Guidance limiting care of the most premature babies provoked outrage when it was published three years ago.

Experts on medical ethics advised doctors not to resuscitate babies born before 23 weeks in the womb, stating that it was not in the child’s ‘best interests’.

The guidelines said: ‘If gestational age is certain and less than 23+0 (i.e at 22 weeks) it would be considered in the best interests of the baby, and standard practice, for resuscitation not to be carried out.’
Medical intervention would be given for a child born between 22 and 23 weeks only if the parents requested it and only after discussion about likely outcomes.

The rules were endorsed by the British Association of Perinatal Medicine and are followed by NHS hospitals.
The association said they were not meant to be a ’set of instructions’, but doctors regard them as the best available advice on the treatment of premature babies.

In the US, Jayden would have been given every chance to survive. In fact, just a few weeks before the guidelines were published, a baby in the U.S. named Amillia Taylor, who was born prematurely at 21 weeks 6 days, nonetheless received medical care and is alive and healthy today.

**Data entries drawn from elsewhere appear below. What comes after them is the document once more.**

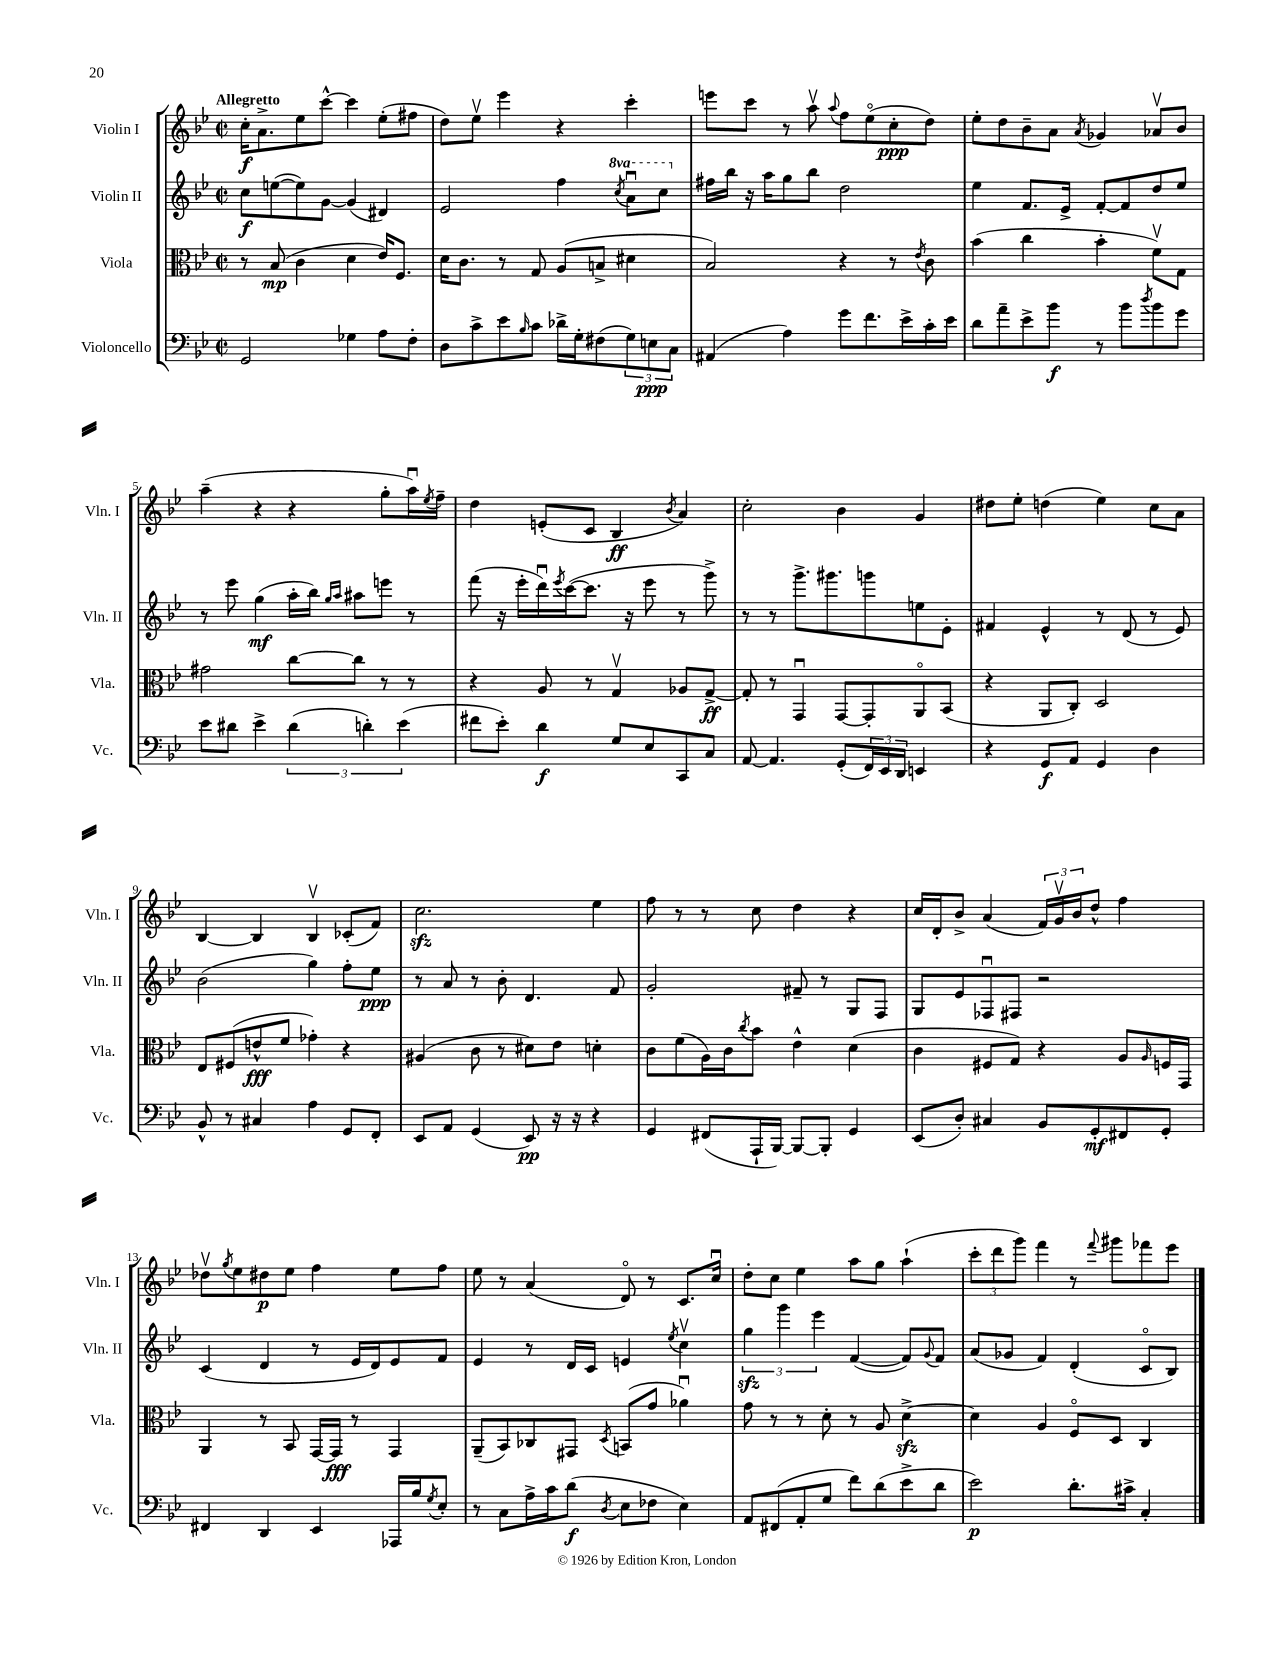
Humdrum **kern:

**kern	**kern	**kern	**kern
*staff4	*staff3	*staff2	*staff1
*clefF4	*clefC3	*clefG2	*clefG2
*k[b-e-]	*k[b-e-]	*k[b-e-]	*k[b-e-]
*M2/2	*M2/2	*M2/2	*M2/2
*met(c|)	*met(c|)	*met(c|)	*met(c|)
2GG/	8r	8cc\L	16cc'\LK
.	.	.	8.a^\
.	(8B-/	([8ee\	.
.	4c\	8ee\])	8ee-\
.	.	[8g\J	[8ccc^^\J
4G-\	4d\	(4g/]	4ccc\]
8A\L	16e-/LK)	4d#/)	(8ee-'\L
.	8.F/J	.	.
8F'\J	.	.	8ff#\J
=	=	=	=
8D\L	16d\LK	2e-/	8dd\L)
.	8.c\J	.	.
8c^\	.	.	8ee-v\J
8e-\	8r	.	4eee-\
16qqB-/	.	.	.
8c\J	8G/	.	.
16d-^\LL	(8A/L	4ff\	4r
16G'\J	.	.	.
(8F#\	8B^/J	.	.
.	.	8qccc/	.
12G\)	4d#\	8aau\L	4ccc'\
12E\	.	.	.
.	.	8ccc\J	.
12C\J	.	.	.
=	=	=	=
(4AA#/	2B-/)	16ff#\LL	8eee\L
.	.	16bb-\JJ	.
.	.	16r	8ccc\J
.	.	16aa\LK	.
4A\)	.	8gg\	8r
.	.	8bb-\J	8aav\
.	.	.	8qqaa/
8g\L	4r	2dd\	8ff\L
8.f\	.	.	(8ee-o\
.	8r	.	8cc'\
16e-^\L	.	.	.
.	8qe-/	.	.
16c'\	8c\	.	8dd\J)
16e-\JJ	.	.	.
=	=	=	=
8d\L	(4b-\	4ee-\	8ee-'\L
8a~\	.	.	8dd\
8e-^\	4cc\	8.f/L	8b-~\
8b-\J	.	.	8a\J
.	.	16e-^/Jk	.
.	.	.	8qa/
8r	4b-'\	[8f'/L	4g-/
8b-\L	.	8f/]	.
8qdd/	.	.	.
8b-\	8fv\L)	8dd/	8a-v/L
8g\J	8G\J	8ee-/J	8b-/J
=	=	=	=
8e-\L	2g#\	8r	(4aa~\
8d#\J	.	8eee-\	.
4e-^\	.	(4gg\	4r
(6d#\	[8cc\L	16aa'\LL	4r
.	.	16bb-\JJ)	.
.	.	16qqgg/LL	.
.	.	16qqaa/JJ	.
.	8cc\]J	8aa#\L	.
6d'\)	.	.	.
.	8r	8eee\J	8gg'\L
(6e-\	.	.	.
.	8r	8r	16aau\L)
.	.	.	8qee-/
.	.	.	16ff~\JJ
=	=	=	=
8f#\L	4r	(8fff\	4dd\
8e-'\J)	.	16r	.
.	.	16eee-'\LL	.
4d\	8A/	16dddu\)	(8e'/L
.	.	8qeee-/	.
.	.	([16ccc\J	.
.	8r	8.ccc\]J	8c/J
8G/L	4Gv/	.	4B-/
.	.	16r	.
8E-/	.	8eee-\	.
.	.	.	8qb-/
8CC/	8A-/L	8r	4a/)
8C/J	[8G^/J	8ggg^\)	.
=	=	=	=
[8AA/	8G'/]	8r	2cc'\
4.AA/]	8r	8r	.
.	4GGu/	8.ggg^\L	.
.	.	8.ggg#\	.
(8GG'/L	[8GG/L	.	4b-\
24FF/L)	8GG'/]	8ggg\	.
24EE-/	.	.	.
24DD/JJ	.	.	.
4EE/	8AAo/	8ee\	4g/
.	(8BB-/J	8e-'\J	.
=	=	=	=
4r	4r	4f#/	8dd#\L
.	.	.	8ee-'\J
8GG/L	8AA/L	4e-^^/	(4dd\
8AA/J	8C'/J)	.	.
4GG/	2D/	8r	4ee-\)
.	.	(8d/	.
4D\	.	8r	8cc\L
.	.	8e-/)	8a\J
=	=	=	=
8BB-^^/	8E-/L	(2b-\	[4B-/
8r	(8F#/	.	.
4C#/	8e^^/	.	4B-/]
.	8f/J	.	.
4A\	4g-'\)	4gg\)	4B-v/
8GG/L	4r	8ff'\L	(8c-'/L
8FF'/J	.	8ee-\J	8f/J)
=	=	=	=
8EE-/L	(4A#/	8r	2.cc\
8AA/J	.	8a/	.
(4GG/	8c\	8r	.
.	8r	8b-'\	.
8EE-/)	8d#\L)	4.d/	.
16r	8e-\J	.	.
16r	.	.	.
4r	4d'\	.	4ee-\
.	.	8f/	.
=	=	=	=
4GG/	8c\L	2g'/	8ff\
.	(8f\	.	8r
(8FF#/L	16A\L)	.	8r
.	16c\J	.	.
.	8qcc/	.	.
16AAA`/L	8b-\J	.	8cc\
[16BBB-/JJ)	.	.	.
8BBB-/_L	4e-^^\	8f#~/	4dd\
8BBB-'/]J	.	8r	.
4GG/	(4d\	8G/L	4r
.	.	8F/J	.
=	=	=	=
(8EE-/L	4c\	8G/L	16cc/LL
.	.	.	16d'/J
8D'/J)	.	8e-/	8b-^/J
4C#/	8F#/L	8F-u/	(4a/
.	8G/J)	8F#/J	.
8BB-/L	4r	2r	24f/LL)
.	.	.	24gv/
.	.	.	24b-/J
8GG'/	.	.	8dd^^/J
8FF#/	8A/L	.	4ff\
.	16qqA/	.	.
8GG'/J	16F/L	.	.
.	16GG/JJ	.	.
=	=	=	=
4FF#/	4AA/	(4c/	8dd-v\L
.	.	.	8qgg/
.	.	.	8ee-\
4DD/	8r	4d/	8dd#\
.	8BB-/	.	8ee-\J
4EE-/	[16GG/LL	8r	4ff\
.	16GG/]JJ	.	.
.	8r	16e-/LL	.
.	.	16d/J)	.
16AAA-/LL	4GG/	8e-/	8ee-\L
16B-/J	.	.	.
8qG/	.	.	.
8E-'/J	.	8f/J	8ff\J
=	=	=	=
8r	(8AA~/L	4e-/	8ee-\
8C\L	8BB-/)	.	8r
16A^\L	8C-/	8r	(4a/
16c\J	.	.	.
(8d\J	8GG#/J	16d/LL	.
.	.	16c/JJ	.
8qD/	8qD/	.	.
8E-\L	(8BB/L	4e/	8do/)
8F-\J	8g/J	.	8r
.	.	8qee-/	.
4E-\)	4a-u\)	4ccv\	8.c/L
.	.	.	16ccu/Jk
=	=	=	=
8AA/L	8g\	6gg\	8dd'\L
(8FF#/	8r	.	8cc\J
.	.	6ggg\	.
8AA'/	8r	.	4ee-\
.	.	6eee-\	.
8G/J	8d'\	.	.
8f\L)	8r	([4f/	8aa\L
(8d\	8A/	.	8gg\J
8e-^\	[4d^\	8f/]L)	(4aa`\
.	.	8qqg/	.
8d\J	.	8f/J	.
=	=	=	=
2e-\)	4d\]	(8a/L	12ccc'\L
.	.	.	12ddd\
.	.	8g-/J	.
.	.	.	12ggg\J)
.	4A/	4f/)	4fff\
8.d'\L	8Fo/L	(4d'/	8r
.	.	.	8qqfff/
.	8D/J	.	8ggg#\L
16c#^\Jk	.	.	.
4C'/	4C/	8co/L	8fff-\
.	.	8B-/J)	8eee-\J
==	==	==	==
*-	*-	*-	*-
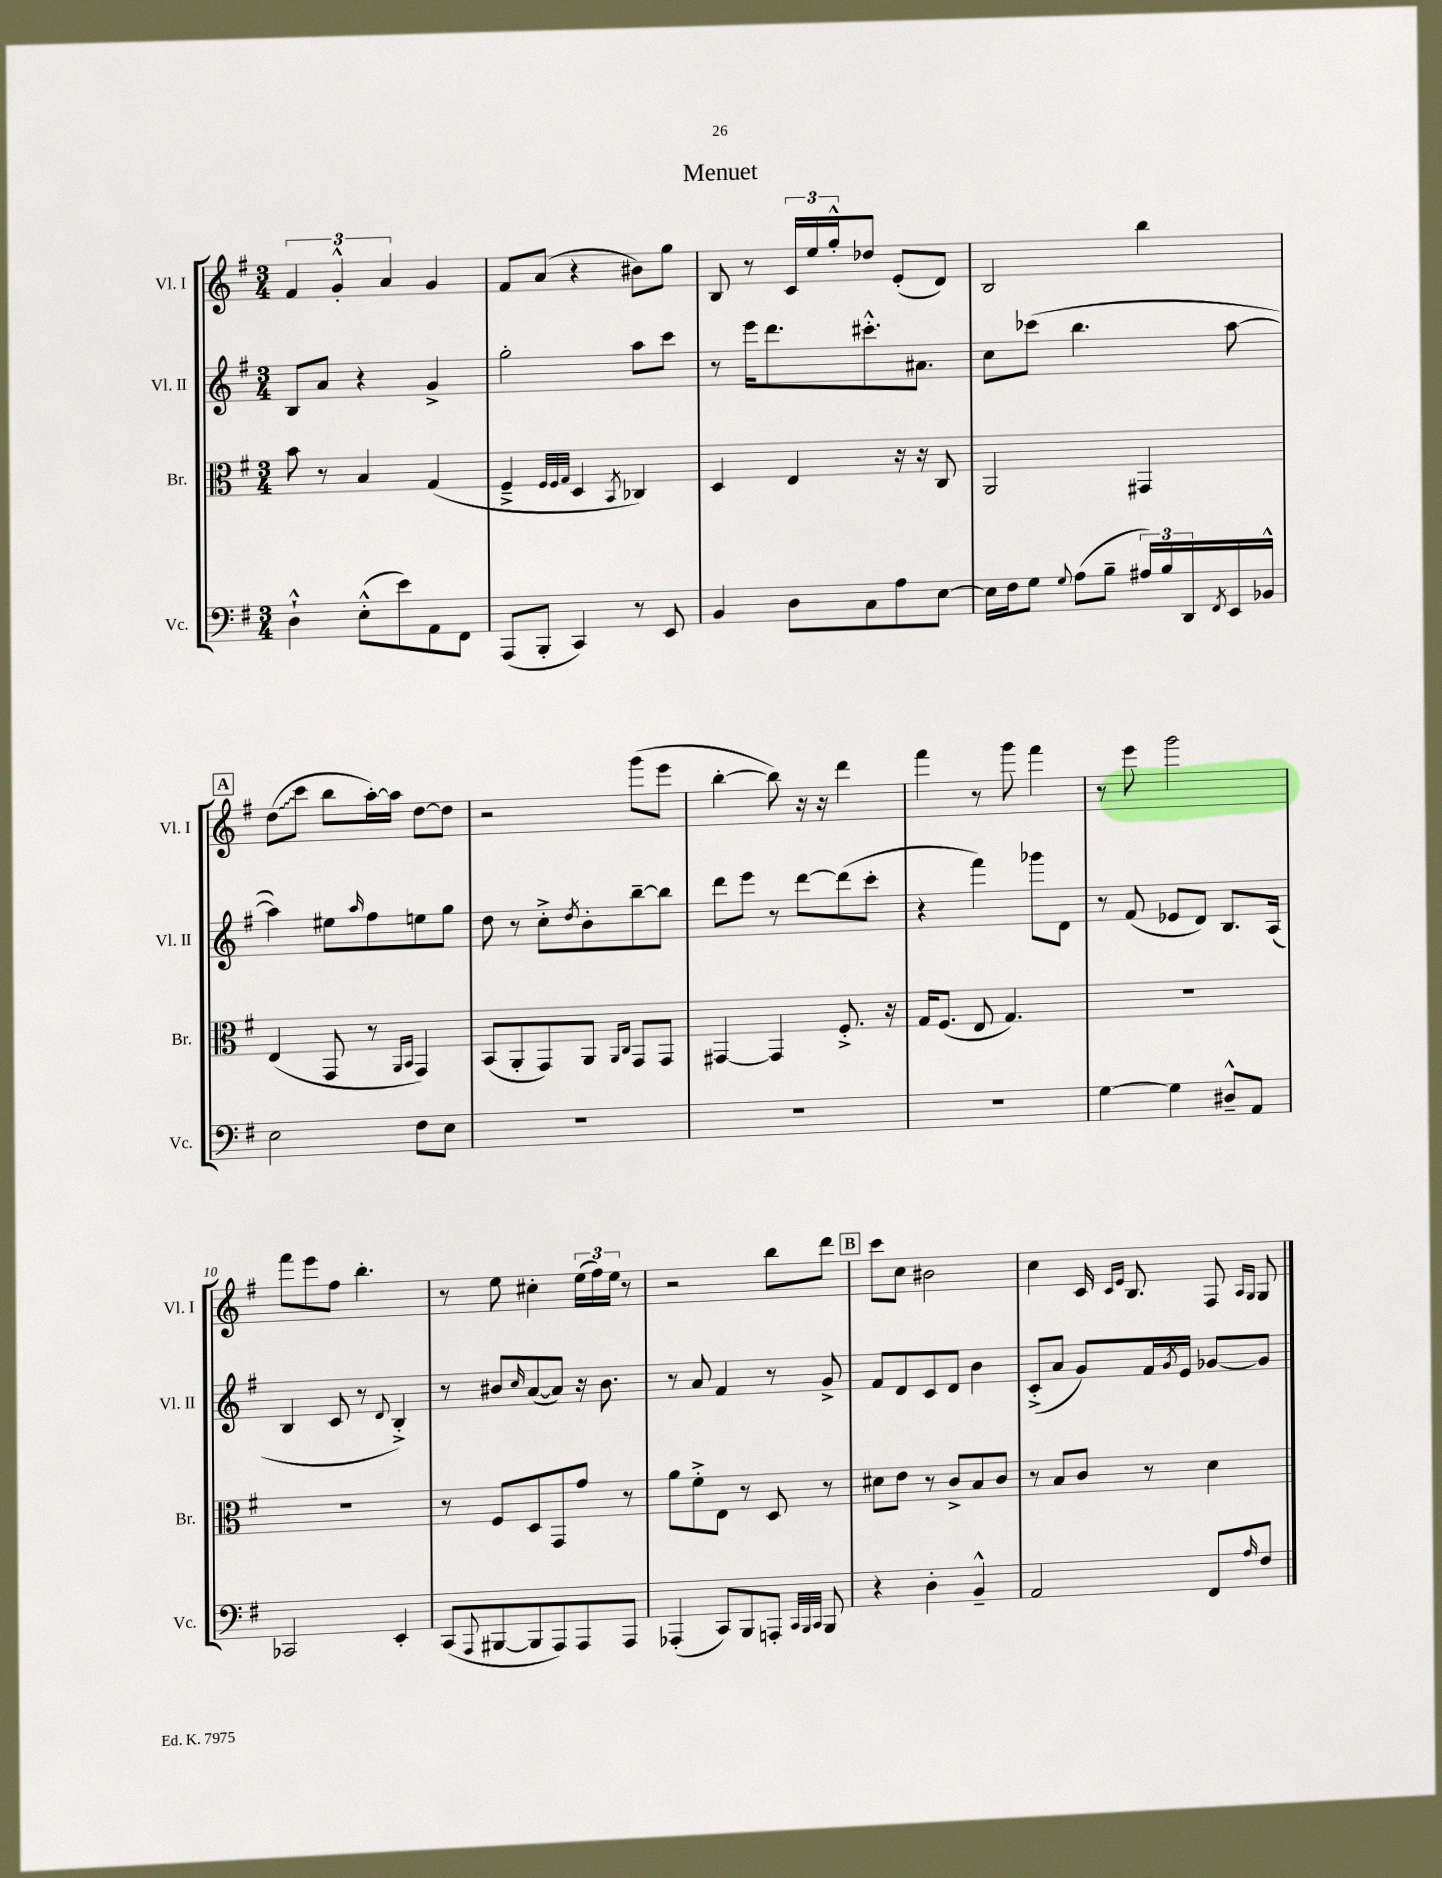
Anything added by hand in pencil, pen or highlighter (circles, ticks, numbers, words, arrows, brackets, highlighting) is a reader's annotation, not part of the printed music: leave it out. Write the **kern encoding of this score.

**kern	**kern	**kern	**kern
*staff4	*staff3	*staff2	*staff1
*clefF4	*clefC3	*clefG2	*clefG2
*k[f#]	*k[f#]	*k[f#]	*k[f#]
*M3/4	*M3/4	*M3/4	*M3/4
4D`^^	8b	8B	6f#
.	8r	8a	.
.	.	.	6g'^^
(8E'^^	4B	4r	.
.	.	.	6a
8e)	.	.	.
8AA	(4G	4g^	4g
8FF#	.	.	.
=	=	=	=
(8AAA	4F#~^	2gg'	8f#
8BBB'	.	.	(8a
.	32qqF#	.	.
.	32qqF#	.	.
.	32qqG	.	.
4CC)	4D	.	4r
.	8qBB	.	.
8r	4C-)	8aa	8b#)
8EE	.	8ccc	8gg
=	=	=	=
4BB	4D	8r	8B
.	.	16eee	8r
.	.	8.ddd	.
8D	4E	.	24c
.	.	.	24ee
.	.	.	24gg'^^
8C	.	8.ccc#'^^	8dd-
8A	16r	.	(8e'
.	16r	8.a#	.
[8E	8C	.	8d)
=	=	=	=
16E]	2AA	8cc	2B
16F#	.	.	.
8G	.	(8ccc-	.
8qqG	.	.	.
(8A	.	4.bb	.
8B~	.	.	.
24A#)	4GG#	.	4bb
24B	.	.	.
24DD	.	.	.
8qFF#	.	.	.
16EE	.	[8aa	.
16BB-^^	.	.	.
=	=	=	=
2E	(4E	4aa])	(8dd
.	.	.	8ccc
.	8GG	8ee#	8bb
.	.	16qqaa	.
.	8r	8ff#	[16aa')
.	.	.	16aa]
.	16qqAA	.	.
.	16qqBB	.	.
8F#	4GG)	8ee	[8dd
8E	.	8gg	8dd]
=	=	=	=
2.r	(8BB	8dd	2r
.	8AA'	8r	.
.	8GG)	8cc'^	.
.	.	8qdd	.
.	8AA	8b'	.
.	16qqAA	.	.
.	16qqC	.	.
.	8GG	[8bb~	(8ggg
.	8GG	8bb]	8eee
=	=	=	=
2.r	[4GG#	8ddd	[4bb'
.	.	8eee	.
.	4GG#]	8r	8bb])
.	.	[8ddd	16r
.	.	.	16r
.	8.F#'^	(8ddd]	4ddd
.	.	8ccc'	.
.	16r	.	.
=	=	=	=
2.r	16G	4r	4fff#
.	(8.F#	.	.
.	8E	4fff#)	8r
.	4.G)	.	8ggg
.	.	8ggg-	4fff#
.	.	8d	.
=	=	=	=
[4G	2.r	8r	8r
.	.	(8f#	8eee
4G]	.	8e-	2ggg
.	.	8d)	.
8D#~^^	.	8.B	.
8AA	.	.	.
.	.	(16A	.
=	=	=	=
2CC-	2.r	4B	8fff#
.	.	.	8eee
.	.	8c	8ff#
.	.	8r	4.bb'
.	.	8qqd	.
4EE'	.	4B'^)	.
=	=	=	=
(8CC	8r	8r	8r
8qqAAA	.	.	.
[8BBB#	8F#	8b#	8ee
.	.	16qqcc	.
8BBB#]	8D	([8a	4cc#'
8AAA)	8GG	8a])	.
8AAA	8g	16r	(24ee
.	.	.	24ff#)
.	.	8.b#	.
.	.	.	24ee
8AAA	8r	.	8r
=	=	=	=
(4AAA-'	8a	8r	2r
.	8f#'^	8a	.
8CC)	8E	4f#	.
8BBB	8r	.	.
8AAA'	8D	8r	8bb
32qqCC	.	.	.
32qqBBB	.	.	.
32qqCC	.	.	.
8BBB	8r	8g^	8ddd
=	=	=	=
4r	8d#	8f#	8ccc
.	8e	8d	8cc
4D'	8r	8c	2b#
.	8c^	8d	.
4BB~^^	8B	4b	.
.	8c	.	.
=	=	=	=
2AA	8r	(8c'^	4cc
.	8B	8a	.
.	8c	8g)	16c
.	.	.	16qqc
.	.	.	16qqe
.	.	.	8.B
.	8r	16f#	.
.	.	8qg	.
.	.	16e	.
8FF#	4d	[8g-	8F#
.	.	.	16qqA
16qqA	.	.	16qqG
8F#	.	8g-]	8G
==	==	==	==
*-	*-	*-	*-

Advances in medicine and technology make it possible for very low birth-weight premature babies to survive in cases that were unimaginable even a few years ago. You won’t know until you try the saying goes, but the 2006 guidelines drawn up by a faceless group called the Nuffield Council on Bioethics would not let Jayden’s doctors try to save Jayden’s life. All because Jayden had the temerity to be born 48 hours before the guidelines said he should.

I’m sure the experts in bioethics on the Nuffield Council would bristle at the suggestion that they constitute a Death Panel, but their utilitarian calculus, meticulously applied by the callous clinicians at James Paget Hospital in Norfolk, who denied responsibility using a variant of the Nuremberg defense (“We were only following guidelines”), meted out a de facto death sentence on Jayden. Because he was born 48 hours too soon. Perhaps their efforts would have been for naught. Perhaps he would have died anyway. We’ll never know. During her labor, Sarah Capewell desperately begged a pediatrician “You have got to help,” to which he replied, “No, we don’t.”

Limiting available healthcare options to whatever level of medicine is currently feasible will likely ensure that future medical advances are less likely to occur. There’s a reason why the US leads the world in R&D for life-saving prescription drugs and countries that ration healthcare do not. That’s the pragmatic argument. For me, the more compelling reason is the harm to our souls when we ignore the transcendent univeral moral code written in our hearts. If the human soul and moral law do not exist, then my argument is meaningless. But if they do exist, then we are literally playing with fire. In stifling the natural human tendency to show even minimal compassion for a distraught mother and her infant, we lay the groundwork for an inhumane system that values statistics and views people as numbers.

Woody Allen once quipped that 80 percent of success is just showing up. One never knows until one tries whether our efforts will make a difference, but I’d say 80 percent of making a difference is in the trying.

Jayden’s doctors didn’t even try. Shame on them.